## To-do item
Once the line with "cereal bowl: none" is found in the entries below, repeat it and each following line exactly, up to and including the line with "potted plant: none". Add no other lines.
[[ Information provided, beginning ]]
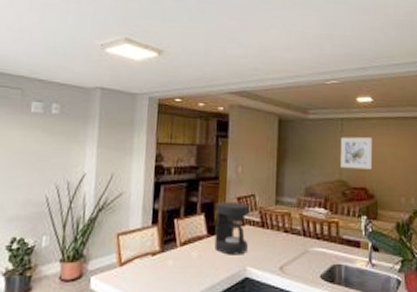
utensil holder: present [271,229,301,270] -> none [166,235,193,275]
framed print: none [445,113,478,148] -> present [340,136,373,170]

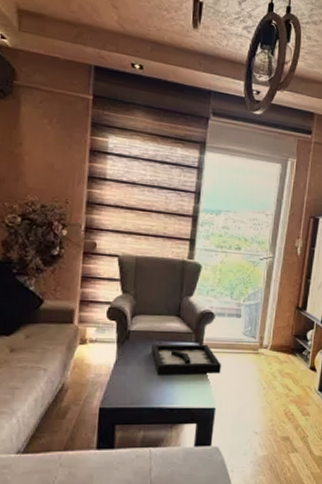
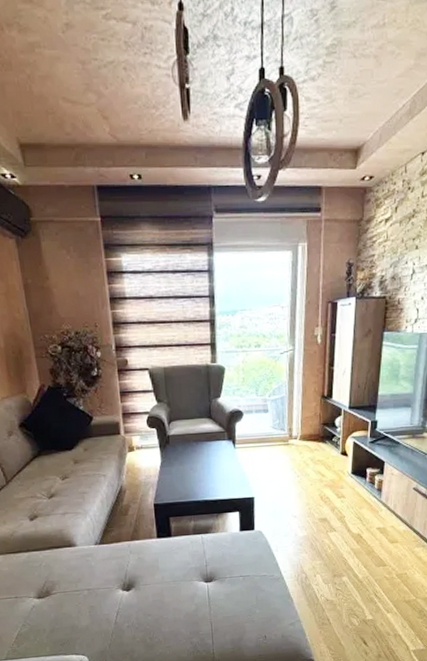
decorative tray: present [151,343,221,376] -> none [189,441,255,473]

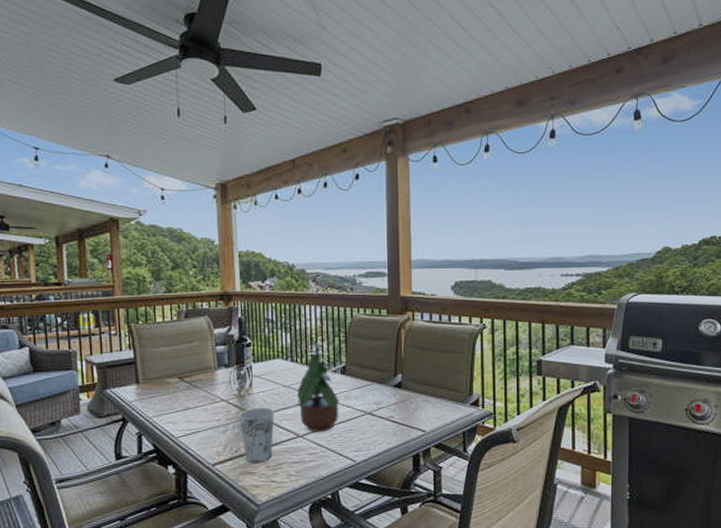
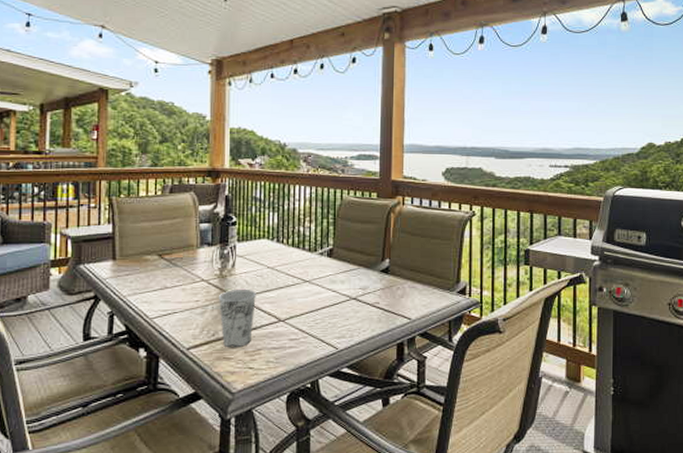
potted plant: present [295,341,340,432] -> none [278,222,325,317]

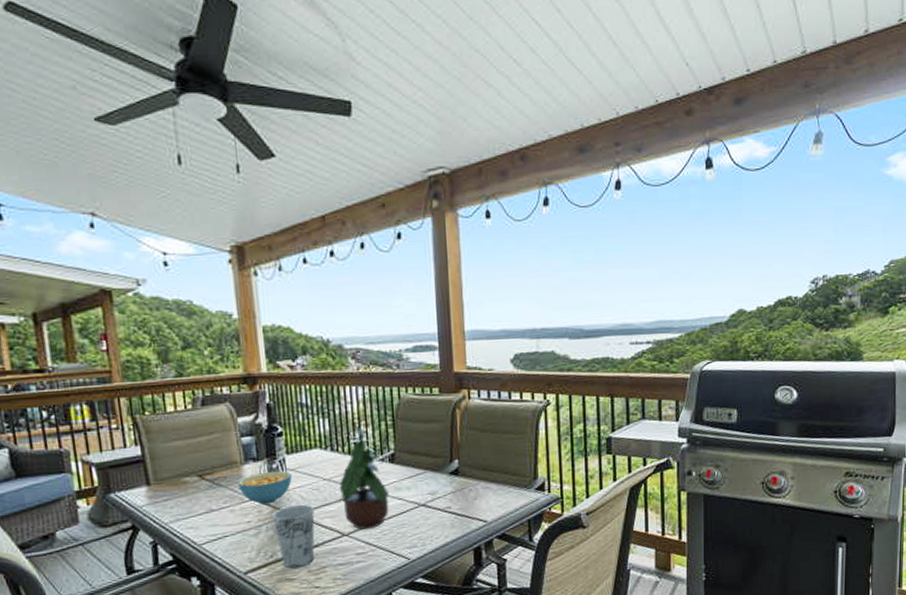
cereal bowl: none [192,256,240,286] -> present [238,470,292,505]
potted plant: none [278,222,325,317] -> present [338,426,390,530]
[[ Information provided, end ]]
[[ Information provided, beginning ]]
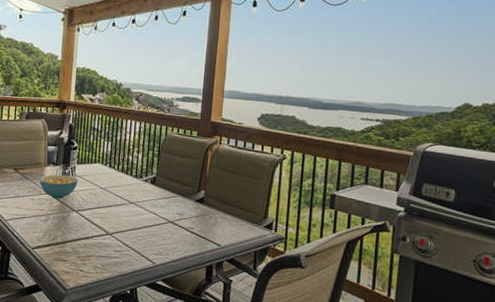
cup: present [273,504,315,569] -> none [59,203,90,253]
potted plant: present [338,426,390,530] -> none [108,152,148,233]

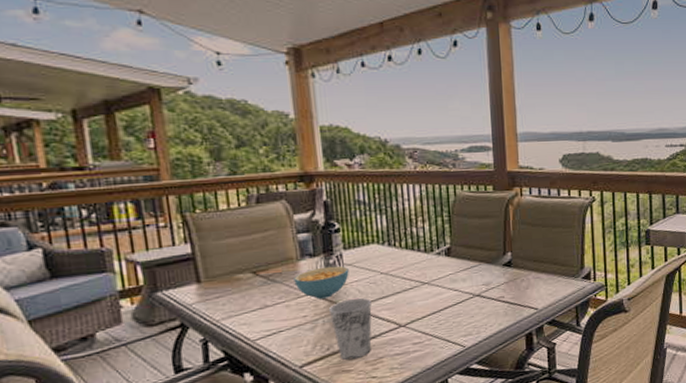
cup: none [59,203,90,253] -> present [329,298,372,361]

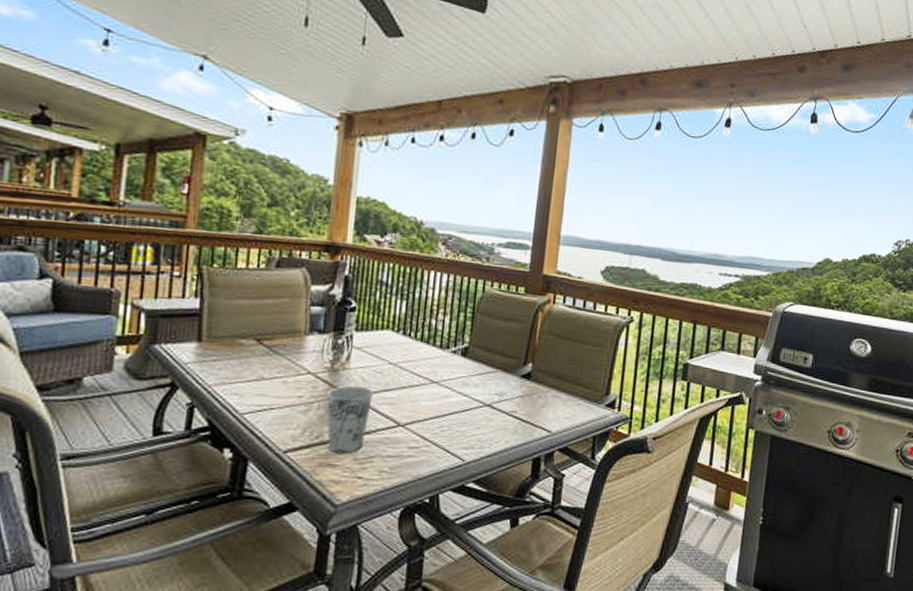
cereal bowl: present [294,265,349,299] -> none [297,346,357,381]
[[ Information provided, end ]]
## Written solution
cereal bowl: none [192,256,240,286] -> present [238,470,292,505]
potted plant: none [278,222,325,317] -> present [338,426,390,530]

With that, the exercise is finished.